Jule (studiert, queer) × CDU
fiktive Persona – keine reale PersonDas Modell-Urteil ist die holistische Gesamteinschätzung des Modells; der KI-Urteile-Saldo zählt die belegten Plus-/Minuspunkte. Was die Zahlen bedeuten
Jule findet im CDU-Programm wenig, das ihr zustimmt: Klimaschutzmaßnahmen werden als 'ideologisch' abgetan, ein Verbrenner-Verbot abgelehnt und inklusive Sprache öffentlich als Symbolpolitik bewertet. Die Ablehnung geschlechtsneutraler Sprache und das Fehlen jeglicher Maßnahmen zu BAföG oder Studienfinanzierung verstärken das Bild einer Partei, die ihr Lebensmodell nicht anerkennt und ihre Zukunftssorgen nicht ernst nimmt.
👍 Besonders gut
2038 ist viel zu spät. Aber wenigstens rückt die CDU hier nicht weiter zurück. Das ist kein Lob, das ist nur: nicht noch schlechter.
Jule bewertet jede Abkehr vom vereinbarten Kohleausstieg als Rückschritt. Das klare Festhalten am 2038-Datum ist für sie ein minimaler Stabilisierungspunkt – auch wenn das Tempo aus ihrer Sicht viel zu langsam ist.
Wenn mehr Leute wissen, wie Demokratie funktioniert, ist das gut – egal wer das fordert. Das brauchen wir gerade dringend.
Jule sieht in einer starken demokratischen Bildung ein Instrument gegen Extremismus und für ihre Vorstellung einer vielfältigen Gesellschaft. Diese Formulierung ist allgemein genug, dass sie zustimmen kann.
👎 Besonders schlecht
Es geht nicht um Ideologie – es geht darum, ob ich in zwanzig Jahren noch eine lebenswerte Zukunft habe. Wer Klimaschutz als Ideologie abtut, hat das Problem nicht verstanden.
Jule empfindet die Rahmung von Klimaschutzmaßnahmen als 'ideologisch' als grundlegende Fehleinschätzung. Das Zurückdrängen von CO2-Abgaben und Umweltstandards gefährdet aus ihrer Sicht ihre Zukunft direkt.
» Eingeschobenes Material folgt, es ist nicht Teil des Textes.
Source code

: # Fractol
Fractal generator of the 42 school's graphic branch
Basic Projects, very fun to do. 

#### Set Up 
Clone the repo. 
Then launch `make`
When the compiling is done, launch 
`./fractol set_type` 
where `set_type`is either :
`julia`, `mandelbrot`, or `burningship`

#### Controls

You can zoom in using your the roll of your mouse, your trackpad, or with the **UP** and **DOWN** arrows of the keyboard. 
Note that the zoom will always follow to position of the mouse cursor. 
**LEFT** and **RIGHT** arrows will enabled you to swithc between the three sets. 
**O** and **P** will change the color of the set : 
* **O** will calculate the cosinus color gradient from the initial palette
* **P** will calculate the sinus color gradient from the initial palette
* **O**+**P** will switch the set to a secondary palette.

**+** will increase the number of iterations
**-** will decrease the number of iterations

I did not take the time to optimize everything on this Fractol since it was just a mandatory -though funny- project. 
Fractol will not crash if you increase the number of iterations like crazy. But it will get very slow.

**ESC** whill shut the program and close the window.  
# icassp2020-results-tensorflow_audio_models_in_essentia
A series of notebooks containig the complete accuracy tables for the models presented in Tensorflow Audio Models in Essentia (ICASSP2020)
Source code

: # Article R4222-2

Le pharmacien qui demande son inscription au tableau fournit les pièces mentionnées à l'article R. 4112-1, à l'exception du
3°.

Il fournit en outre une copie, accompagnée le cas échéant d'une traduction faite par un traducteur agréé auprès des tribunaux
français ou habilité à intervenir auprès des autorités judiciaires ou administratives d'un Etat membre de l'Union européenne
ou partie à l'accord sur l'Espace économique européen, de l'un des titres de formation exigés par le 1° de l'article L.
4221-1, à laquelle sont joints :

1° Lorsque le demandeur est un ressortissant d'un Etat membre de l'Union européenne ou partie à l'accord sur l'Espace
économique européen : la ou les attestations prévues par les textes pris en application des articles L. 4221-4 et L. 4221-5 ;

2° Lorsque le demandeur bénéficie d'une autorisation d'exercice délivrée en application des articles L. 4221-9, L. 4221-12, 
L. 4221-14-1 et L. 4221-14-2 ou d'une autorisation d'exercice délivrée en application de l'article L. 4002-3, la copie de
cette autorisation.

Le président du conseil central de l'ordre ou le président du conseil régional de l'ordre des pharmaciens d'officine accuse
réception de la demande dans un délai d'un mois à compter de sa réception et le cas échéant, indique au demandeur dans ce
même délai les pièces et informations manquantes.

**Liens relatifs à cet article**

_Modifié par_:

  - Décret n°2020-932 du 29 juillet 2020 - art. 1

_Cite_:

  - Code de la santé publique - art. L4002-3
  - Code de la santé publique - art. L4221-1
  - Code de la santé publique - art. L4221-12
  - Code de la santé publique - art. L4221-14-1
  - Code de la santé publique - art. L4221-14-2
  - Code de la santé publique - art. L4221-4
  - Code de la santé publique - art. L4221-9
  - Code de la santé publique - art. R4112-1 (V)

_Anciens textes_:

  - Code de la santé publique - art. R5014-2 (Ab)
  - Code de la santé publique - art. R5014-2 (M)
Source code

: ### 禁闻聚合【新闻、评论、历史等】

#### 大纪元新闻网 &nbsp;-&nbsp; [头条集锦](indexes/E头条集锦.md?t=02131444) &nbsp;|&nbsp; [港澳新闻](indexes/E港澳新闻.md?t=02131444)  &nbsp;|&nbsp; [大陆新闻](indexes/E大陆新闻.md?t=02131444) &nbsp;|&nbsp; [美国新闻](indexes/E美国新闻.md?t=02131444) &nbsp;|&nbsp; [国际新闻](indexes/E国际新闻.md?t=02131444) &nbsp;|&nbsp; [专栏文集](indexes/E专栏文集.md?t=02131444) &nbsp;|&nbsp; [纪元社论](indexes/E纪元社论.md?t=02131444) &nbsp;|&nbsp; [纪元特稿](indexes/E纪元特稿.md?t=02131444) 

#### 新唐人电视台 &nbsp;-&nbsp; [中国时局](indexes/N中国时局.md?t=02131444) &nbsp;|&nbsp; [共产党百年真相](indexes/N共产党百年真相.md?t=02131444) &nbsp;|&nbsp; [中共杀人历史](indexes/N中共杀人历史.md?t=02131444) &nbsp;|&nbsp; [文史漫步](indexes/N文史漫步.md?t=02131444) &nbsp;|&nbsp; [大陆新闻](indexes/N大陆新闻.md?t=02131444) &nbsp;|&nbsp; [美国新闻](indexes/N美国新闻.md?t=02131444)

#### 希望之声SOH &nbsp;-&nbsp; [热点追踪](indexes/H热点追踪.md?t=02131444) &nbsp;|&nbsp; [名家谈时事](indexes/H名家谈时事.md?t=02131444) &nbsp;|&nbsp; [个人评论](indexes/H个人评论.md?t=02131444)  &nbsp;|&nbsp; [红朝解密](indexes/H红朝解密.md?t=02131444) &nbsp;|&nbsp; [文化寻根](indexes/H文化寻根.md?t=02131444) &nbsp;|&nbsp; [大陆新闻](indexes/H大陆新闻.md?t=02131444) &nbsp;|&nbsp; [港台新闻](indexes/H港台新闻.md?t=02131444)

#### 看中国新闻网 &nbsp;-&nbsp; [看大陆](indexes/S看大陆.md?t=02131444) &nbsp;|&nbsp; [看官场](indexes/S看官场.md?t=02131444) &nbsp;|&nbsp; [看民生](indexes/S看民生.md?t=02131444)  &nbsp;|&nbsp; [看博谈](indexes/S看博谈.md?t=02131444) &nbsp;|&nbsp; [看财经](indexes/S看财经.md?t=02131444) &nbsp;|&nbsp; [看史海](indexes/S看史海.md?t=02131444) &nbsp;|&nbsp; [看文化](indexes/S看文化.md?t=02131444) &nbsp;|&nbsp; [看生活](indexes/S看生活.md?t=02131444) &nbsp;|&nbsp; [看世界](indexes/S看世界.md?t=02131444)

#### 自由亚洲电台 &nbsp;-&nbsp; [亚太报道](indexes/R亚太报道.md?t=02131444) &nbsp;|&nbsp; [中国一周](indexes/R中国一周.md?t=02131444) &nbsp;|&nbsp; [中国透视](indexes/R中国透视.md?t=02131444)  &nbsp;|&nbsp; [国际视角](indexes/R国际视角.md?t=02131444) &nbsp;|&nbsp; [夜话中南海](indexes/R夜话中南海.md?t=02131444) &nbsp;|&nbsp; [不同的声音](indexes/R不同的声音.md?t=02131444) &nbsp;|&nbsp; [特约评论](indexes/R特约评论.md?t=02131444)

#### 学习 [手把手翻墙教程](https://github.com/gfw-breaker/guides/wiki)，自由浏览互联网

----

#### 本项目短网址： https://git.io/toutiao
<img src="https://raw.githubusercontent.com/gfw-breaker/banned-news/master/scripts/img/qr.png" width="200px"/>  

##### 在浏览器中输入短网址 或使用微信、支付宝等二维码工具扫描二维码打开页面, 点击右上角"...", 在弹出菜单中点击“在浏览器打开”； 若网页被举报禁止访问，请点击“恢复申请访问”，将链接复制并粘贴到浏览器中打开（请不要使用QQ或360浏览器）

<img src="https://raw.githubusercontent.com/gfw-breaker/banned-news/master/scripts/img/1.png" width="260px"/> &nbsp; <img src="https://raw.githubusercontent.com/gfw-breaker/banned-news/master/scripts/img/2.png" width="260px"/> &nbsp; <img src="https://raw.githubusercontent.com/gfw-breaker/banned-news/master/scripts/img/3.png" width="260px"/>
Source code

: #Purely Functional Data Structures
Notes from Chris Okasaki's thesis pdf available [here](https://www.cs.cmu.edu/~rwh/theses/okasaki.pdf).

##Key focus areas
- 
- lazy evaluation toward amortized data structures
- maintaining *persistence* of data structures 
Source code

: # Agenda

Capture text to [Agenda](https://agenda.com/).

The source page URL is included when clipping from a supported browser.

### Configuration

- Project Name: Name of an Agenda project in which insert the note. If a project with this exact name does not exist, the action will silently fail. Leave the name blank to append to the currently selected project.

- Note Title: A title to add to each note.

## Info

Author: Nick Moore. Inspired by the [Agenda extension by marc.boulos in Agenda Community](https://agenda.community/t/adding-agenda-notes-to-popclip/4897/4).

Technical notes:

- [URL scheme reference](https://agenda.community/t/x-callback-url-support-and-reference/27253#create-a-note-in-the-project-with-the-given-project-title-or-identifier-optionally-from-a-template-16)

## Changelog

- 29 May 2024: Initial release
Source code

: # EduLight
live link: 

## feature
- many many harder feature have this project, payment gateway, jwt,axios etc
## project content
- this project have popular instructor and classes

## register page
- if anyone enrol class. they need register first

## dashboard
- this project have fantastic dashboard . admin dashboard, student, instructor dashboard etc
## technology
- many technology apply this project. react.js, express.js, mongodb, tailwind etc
Technologieoffenheit klingt neutral, ist es aber nicht. Im Zweifel bedeutet es: Verbrenner bleibt, Klimawandel auch.
Jule sieht das Festhalten am Verbrenner als Blockade der notwendigen Verkehrswende. Für sie bedeutet 'Technologieoffenheit' in diesem Kontext, den fossilen Status quo länger zu konservieren.
Wenn eine Partei sagt, dass die Sprache, die mich sichtbar macht, abzulehnen ist – dann weiß ich genug. Das ist nicht Symbolpolitik, das ist ein Signal.
Jule erlebt inklusive Sprache als Anerkennung ihrer Existenz und die queerer Menschen generell. Die öffentliche Ablehnung dieser Praxis durch die CDU sendet aus ihrer Sicht ein ausschließendes Signal.
Ich lebe von 450 Euro plus BAföG und hoffe, dass am Monatsende noch etwas übrig ist. Das Programm redet über Wirtschaft und Wettbewerb – nicht über mich.
Jule lebt am finanziellen Limit und benötigt konkrete Verbesserungen bei BAföG und Studienfinanzierung. Das Programm adressiert Hochschulpolitik fast ausschließlich wirtschaftsbezogen, ohne ihre Lebenslage zu berühren.